Disjoint subsets and Number of 1's in the binary representation

Question

For a subset $S$ of $[n]$, let $\chi(S)$ denote the $n$ bit 'characterisitc vector' of $S$, i.e., $\chi(S)=(a_1, a_2, \ldots, a_n)$ where $a_i=1$ if $i \in S$ and $a_i=0 $ if $i \notin S$. Think of $\chi(S)$ as an $n$ bit binary number and let $D(\chi(S))$ denote the decimal representation of $\chi(S)$.

Let $A, B \subseteq [n]$. The question is to show that $A \cap B = \varnothing$ if and only if the number of 1's in the binary representation of $D(\chi(A))+ D(\chi(B)) = |A|+|B|$.

I could prove the forward direction: Observe that $D(\chi(S))= \sum_{i \in S} 2^{n-i}$ and the number of 1's in $\chi(S)= |S|$.

Then if $A \cap B = \varnothing$, $$D(\chi(A))+ D(\chi(B)) = \sum_{i \in A} 2^{n-i} + \sum_{i \in B} 2^{n-i} = \sum_{i \in A \cup B} 2^{n-i} = D(\chi(A \cup B))$$

Then

\begin{equation} \begin{split} \text{number of 1's in the binary representation of }\ D(\chi(A))+D(\chi(B)) \\ = \text{number of 1's in the binary representation of}\ D(\chi(A \cup B)) = \text{number of 1's in}\ \chi(A \cup B) = {|A \cup B|} =|A|+|B| \end{split} \end{equation}

To prove the converse, we have, \begin{equation} \begin{split} D(\chi(A))+ D(\chi(B)) & = \sum_{i \in A} 2^{n-i} + \sum_{i \in B} 2^{n-i} \\ &= \sum_{i \in A \cup B} 2^{n-i} + \sum_{i \in A \cap B} 2^{n-i} \\ &= D(\chi(A \cup B))+ D(\chi(A \cap B)) \end{split} \end{equation}

But I don't quite see how to reach the conclusion from here. Hints will be appreciated.

Answer 1

Let $B(n)$ be the number of ones in the binary representation of the integer $n$.

We have to show that if $a\&b\neq0$, $B(a+b)<B(a)+B(b)$.

Imagine we've set up the addition in the normal way:$$\begin{array}{rrrrrrr}&1&0&1&0&1&0\\+&0&1&1&1&0&1\\\hline&\end{array}$$

Let $B'(a), B'(b), B'(a+b)$ be the number of ones encountered so far while performing the addition: that is, in the columns to the right of an imaginary vertical line.

Performing the addition from right to left, $B'(a+b)$ will continue to equal $B'(a)+B'(b)$ so long as we only encounter ${0\atop0}$ or ${0\atop1}$ or ${1\atop0}$.
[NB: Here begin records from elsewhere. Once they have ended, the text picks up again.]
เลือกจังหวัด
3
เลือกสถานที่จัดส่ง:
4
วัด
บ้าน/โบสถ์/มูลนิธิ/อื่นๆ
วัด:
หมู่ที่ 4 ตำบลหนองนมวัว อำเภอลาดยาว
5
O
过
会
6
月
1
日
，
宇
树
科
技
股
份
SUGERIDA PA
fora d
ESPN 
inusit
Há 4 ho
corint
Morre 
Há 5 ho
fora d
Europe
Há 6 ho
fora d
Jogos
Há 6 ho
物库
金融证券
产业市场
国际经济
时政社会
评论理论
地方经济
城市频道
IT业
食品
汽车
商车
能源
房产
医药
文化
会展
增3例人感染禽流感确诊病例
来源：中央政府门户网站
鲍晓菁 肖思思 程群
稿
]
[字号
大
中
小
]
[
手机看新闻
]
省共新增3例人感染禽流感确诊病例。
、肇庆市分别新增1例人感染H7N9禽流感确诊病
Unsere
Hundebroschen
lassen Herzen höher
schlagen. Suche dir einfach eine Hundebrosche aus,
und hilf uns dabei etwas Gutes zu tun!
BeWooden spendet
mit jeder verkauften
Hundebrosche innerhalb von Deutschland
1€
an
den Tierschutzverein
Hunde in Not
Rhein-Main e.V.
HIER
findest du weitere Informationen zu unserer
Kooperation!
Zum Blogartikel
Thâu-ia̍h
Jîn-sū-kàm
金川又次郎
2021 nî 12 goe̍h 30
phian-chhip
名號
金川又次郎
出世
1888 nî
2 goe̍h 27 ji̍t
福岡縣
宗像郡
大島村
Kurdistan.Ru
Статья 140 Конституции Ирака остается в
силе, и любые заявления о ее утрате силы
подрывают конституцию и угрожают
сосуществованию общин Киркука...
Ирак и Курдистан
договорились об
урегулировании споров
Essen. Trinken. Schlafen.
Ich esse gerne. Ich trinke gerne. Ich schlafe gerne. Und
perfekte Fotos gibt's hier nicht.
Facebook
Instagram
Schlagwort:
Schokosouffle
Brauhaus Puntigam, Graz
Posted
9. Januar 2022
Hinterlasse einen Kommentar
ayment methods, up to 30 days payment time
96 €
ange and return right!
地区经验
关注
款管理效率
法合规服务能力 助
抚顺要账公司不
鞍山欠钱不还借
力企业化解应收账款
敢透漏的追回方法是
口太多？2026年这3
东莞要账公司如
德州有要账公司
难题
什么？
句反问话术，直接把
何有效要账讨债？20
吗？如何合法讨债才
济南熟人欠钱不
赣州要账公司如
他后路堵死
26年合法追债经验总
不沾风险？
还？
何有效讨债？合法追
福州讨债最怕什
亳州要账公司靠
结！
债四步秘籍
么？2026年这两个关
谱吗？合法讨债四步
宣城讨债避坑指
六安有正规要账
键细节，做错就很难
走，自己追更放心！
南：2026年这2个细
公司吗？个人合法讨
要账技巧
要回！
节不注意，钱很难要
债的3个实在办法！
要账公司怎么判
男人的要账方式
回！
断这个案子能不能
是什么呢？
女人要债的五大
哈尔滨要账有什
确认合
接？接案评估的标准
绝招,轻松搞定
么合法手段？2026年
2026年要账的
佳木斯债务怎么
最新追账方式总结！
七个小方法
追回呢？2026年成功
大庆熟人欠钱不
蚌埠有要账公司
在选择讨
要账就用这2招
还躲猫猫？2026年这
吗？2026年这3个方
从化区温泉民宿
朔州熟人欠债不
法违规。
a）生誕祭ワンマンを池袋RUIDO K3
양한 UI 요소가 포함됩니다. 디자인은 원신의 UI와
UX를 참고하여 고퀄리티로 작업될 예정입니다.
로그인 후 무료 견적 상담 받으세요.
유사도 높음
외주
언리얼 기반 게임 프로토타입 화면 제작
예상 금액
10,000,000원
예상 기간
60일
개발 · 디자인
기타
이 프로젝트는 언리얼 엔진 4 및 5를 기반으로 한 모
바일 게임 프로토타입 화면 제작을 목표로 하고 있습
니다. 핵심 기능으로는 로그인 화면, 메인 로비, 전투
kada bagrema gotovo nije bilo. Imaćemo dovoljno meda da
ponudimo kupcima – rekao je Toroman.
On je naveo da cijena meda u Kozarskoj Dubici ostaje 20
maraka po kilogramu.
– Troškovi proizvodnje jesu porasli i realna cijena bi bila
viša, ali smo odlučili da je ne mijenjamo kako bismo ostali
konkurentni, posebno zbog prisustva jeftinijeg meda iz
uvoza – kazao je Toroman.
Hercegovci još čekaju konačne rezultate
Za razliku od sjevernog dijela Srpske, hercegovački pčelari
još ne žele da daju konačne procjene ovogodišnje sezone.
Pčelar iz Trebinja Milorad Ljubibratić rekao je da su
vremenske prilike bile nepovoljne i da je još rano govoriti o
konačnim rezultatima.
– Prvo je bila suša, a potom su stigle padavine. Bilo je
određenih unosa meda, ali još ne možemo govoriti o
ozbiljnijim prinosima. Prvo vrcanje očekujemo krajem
As soon as we meet ${1\atop1}$, we have to write $0$ in the sum. This causes $B'(a+b)$ to start lagging by $2$. Then three things can happen:

• The next thing we have to add is $0\atop0$. Then we write down the carry bit, and from now on, things proceed in a carryless state (as though we were starting afresh to the left of the line), but with $B'(a+b)$ lagging by $1$.
• The next thing we have to add is $0\atop1$ or $1\atop0$. Then we have to write down another $0$ in the sum, so $B'(a+b)$ is lagging by an extra $1$.
• The next thing we have to add is $1\atop1$. Then we write down $1$ in the sum, so again $B'(a+b)$ is lagging by an extra $1$.

Sooner or later we reenter the carryless state, but if $B'(a+b)$ ever lags by $2$ or more, only one point can be restored; there is no way to make up the lost ground.